No, overloaded operators are not operators - they're functions. So GCC is correct to accept that.

myobj++++; is equivalent to myobj.operator++(0).operator++(0); Caling a member function (including overloaded operator) on a temprorary object of class type is allowed.

myint++ returns something similar to MyInt(2). So, it's similar to doing MyInt(2)++. A temporary class is created in the operator++ function and you're incrementing the temporary class. After it's returned, it's deleted as soon as the next statement finishes (here, it's second ++ operator).

Because for user-defined types, operator overloads are literally just function calls, and so obey the semantics of function calls.

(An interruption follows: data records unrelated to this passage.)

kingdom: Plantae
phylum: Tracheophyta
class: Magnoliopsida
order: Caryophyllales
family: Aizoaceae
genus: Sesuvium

The issue is that the requirements of the postincrement operator for integral types and for user defined types are different. In particular a user defined postincrement operator implemented as a member function allow the use of rvalues.

If you had implemented the operator as a free function:

MyInt operator++(MyInt [const][&] x, int)

Then the requirements of that particular operator would be those extracted from the actual signature. If the first argument is taken by value, then it accepts rvalues directly, if it takes the argument by const & then it accepts rvalues if the copy constructor is accessible, if the argument is taken by non constant & then that operator will require lvalues.

If you want to emulate the built-in behaviour there’s actually a very simple solution: make the return value const:

MyInt const operator++(int) { … }

A few years back there was a debate over whether user-defined operators should exactly model the built-in behaviour. I’m not sure which school of thought currently has the upper hand, but making the return type of operator++(int) const was a way of achieving this.

In the end, MyInt::operator++(int) is just another method. The same rules apply. Since you can call methods on rvalues, you can call operator++(int) on rvalues.